I just wanted to complement you for taking the very honorable route
of suggesting both your frameworks and various competing frameworks.
It makes the community much more friendly and acknowledges that
each of the frameworks have their own merits. Too often people
decry the other options in software projects, and turn them all into
religious wars. I guess it's because to a certain extent each of
the projects that people use represent how they think about problems
and thus I can see why they get so protective of there mindshare.
But it's very refreshing to see someone acknowledge each side,
particularly when one of the projects is there own. Keep it up, and
hopefully more will follow in your path
Thanks. I think that the point that you bring up, that the projects that
people use represent how they think about problems, is why I try to bring up
some of the alternatives whenever someone posts something where I could just
say, "Use Iowa!"
Iowa and Rails and CGIkit and Kwartz and Narf-lib and SWS are all different
approachs to the same basic challenge. Some share more overlap in intention
or implementation than others. Some have better docs than others or more
active support, but each of the approaches is valid and fits someone's way
of thinking well. So it's nice to keep the names circulating as that keeps
people looking at different things and thinking about these issues, and we
can all benefit from some cross polination and maybe, like was mentioned in
the Webshare thread, even some actual working together (gasp!). I have no
shame in admiting that I have gotten inspiration for some things that are in
Iowa from DHH's work on Rails as well as from other packages out there, and
although I'd certainly be happy to gain attention and hopefully business by
having no competition out there, competition helps fuel support and
innovation, and that is a good thing in the end.

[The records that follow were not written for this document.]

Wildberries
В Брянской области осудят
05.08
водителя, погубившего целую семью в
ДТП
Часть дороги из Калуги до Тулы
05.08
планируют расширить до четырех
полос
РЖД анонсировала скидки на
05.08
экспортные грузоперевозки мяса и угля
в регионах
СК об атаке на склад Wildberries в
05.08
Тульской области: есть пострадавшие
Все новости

One of my projects that I just haven't been able to put aside enough time
for, yet, is to put together some reference pages a bit like the templating
frameworks wiki page at rubygarden, but focusing on my impression of the
packages that are in current active use or development, and giving some very
brief examples followed by links to more information. I want to do this
because I think that if there are some more people who play with Iowa, I can
get some more users, but also because even if *I* don't get a new user,
someone who is looking for "the" framework to use that will let them do
their next project in Ruby instead of in PHP or Perl might find another Ruby
framework that fits their idea of perfect. And if I can schedule a little
time once the pages are created to maintain them once in a while, they could
be a fantastic one stop shopping center for people looking for the current
state of the world when it comes to Ruby and web development or Ruby and ORM
packages.
Ah, my kingdom for an unpaid intern!